> **Problem requirements**
Rewrite every one of the lines below as a Markdown table with the columns Row and Line, numbering each line and skipping any blank ones. Leave the pictures out of the answer.

> **Collected data**
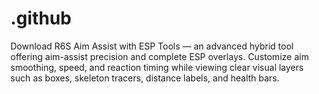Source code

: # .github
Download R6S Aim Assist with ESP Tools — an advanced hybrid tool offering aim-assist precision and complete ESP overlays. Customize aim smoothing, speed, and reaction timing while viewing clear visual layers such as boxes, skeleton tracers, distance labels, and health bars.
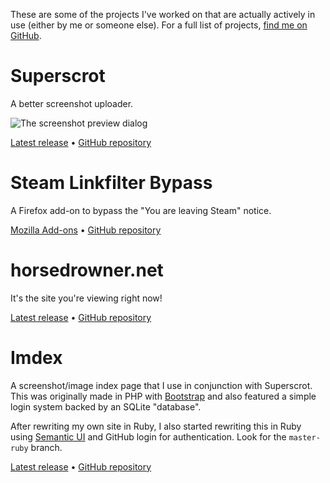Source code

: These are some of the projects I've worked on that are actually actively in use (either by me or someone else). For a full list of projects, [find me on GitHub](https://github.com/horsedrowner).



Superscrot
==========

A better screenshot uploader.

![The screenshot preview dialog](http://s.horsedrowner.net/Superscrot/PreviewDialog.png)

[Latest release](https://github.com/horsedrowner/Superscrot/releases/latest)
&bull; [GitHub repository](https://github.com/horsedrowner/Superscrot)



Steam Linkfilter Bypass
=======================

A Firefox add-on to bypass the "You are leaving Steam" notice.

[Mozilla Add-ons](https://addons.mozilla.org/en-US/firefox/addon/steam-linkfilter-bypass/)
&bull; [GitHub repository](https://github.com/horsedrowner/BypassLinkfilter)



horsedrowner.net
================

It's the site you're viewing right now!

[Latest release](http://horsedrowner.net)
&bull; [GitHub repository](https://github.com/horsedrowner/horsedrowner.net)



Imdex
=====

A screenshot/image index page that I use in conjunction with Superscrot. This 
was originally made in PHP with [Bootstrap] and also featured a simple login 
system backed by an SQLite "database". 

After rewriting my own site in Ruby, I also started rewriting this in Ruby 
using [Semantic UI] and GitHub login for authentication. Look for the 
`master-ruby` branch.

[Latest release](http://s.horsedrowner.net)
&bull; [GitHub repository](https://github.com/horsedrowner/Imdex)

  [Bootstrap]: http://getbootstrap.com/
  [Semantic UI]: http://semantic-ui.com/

> **Output for this task**
| Row | Line |
|---|---|
| 1 | Source code |
| 2 | : # .github |
| 3 | Download R6S Aim Assist with ESP Tools — an advanced hybrid tool offering aim-assist precision and complete ESP overlays. Customize aim smoothing, speed, and reaction timing while viewing clear visual layers such as boxes, skeleton tracers, distance labels, and health bars. |
| 4 | Source code |
| 5 | : These are some of the projects I've worked on that are actually actively in use (either by me or someone else). For a full list of projects, [find me on GitHub](https://github.com/horsedrowner). |
| 6 | Superscrot |
| 7 | ========== |
| 8 | A better screenshot uploader. |
| 9 | ![The screenshot preview dialog](http://s.horsedrowner.net/Superscrot/PreviewDialog.png) |
| 10 | [Latest release](https://github.com/horsedrowner/Superscrot/releases/latest) |
| 11 | &bull; [GitHub repository](https://github.com/horsedrowner/Superscrot) |
| 12 | Steam Linkfilter Bypass |
| 13 | ======================= |
| 14 | A Firefox add-on to bypass the "You are leaving Steam" notice. |
| 15 | [Mozilla Add-ons](https://addons.mozilla.org/en-US/firefox/addon/steam-linkfilter-bypass/) |
| 16 | &bull; [GitHub repository](https://github.com/horsedrowner/BypassLinkfilter) |
| 17 | horsedrowner.net |
| 18 | ================ |
| 19 | It's the site you're viewing right now! |
| 20 | [Latest release](http://horsedrowner.net) |
| 21 | &bull; [GitHub repository](https://github.com/horsedrowner/horsedrowner.net) |
| 22 | Imdex |
| 23 | ===== |
| 24 | A screenshot/image index page that I use in conjunction with Superscrot. This  |
| 25 | was originally made in PHP with [Bootstrap] and also featured a simple login  |
| 26 | system backed by an SQLite "database".  |
| 27 | After rewriting my own site in Ruby, I also started rewriting this in Ruby  |
| 28 | using [Semantic UI] and GitHub login for authentication. Look for the  |
| 29 | `master-ruby` branch. |
| 30 | [Latest release](http://s.horsedrowner.net) |
| 31 | &bull; [GitHub repository](https://github.com/horsedrowner/Imdex) |
| 32 |   [Bootstrap]: http://getbootstrap.com/ |
| 33 |   [Semantic UI]: http://semantic-ui.com/ |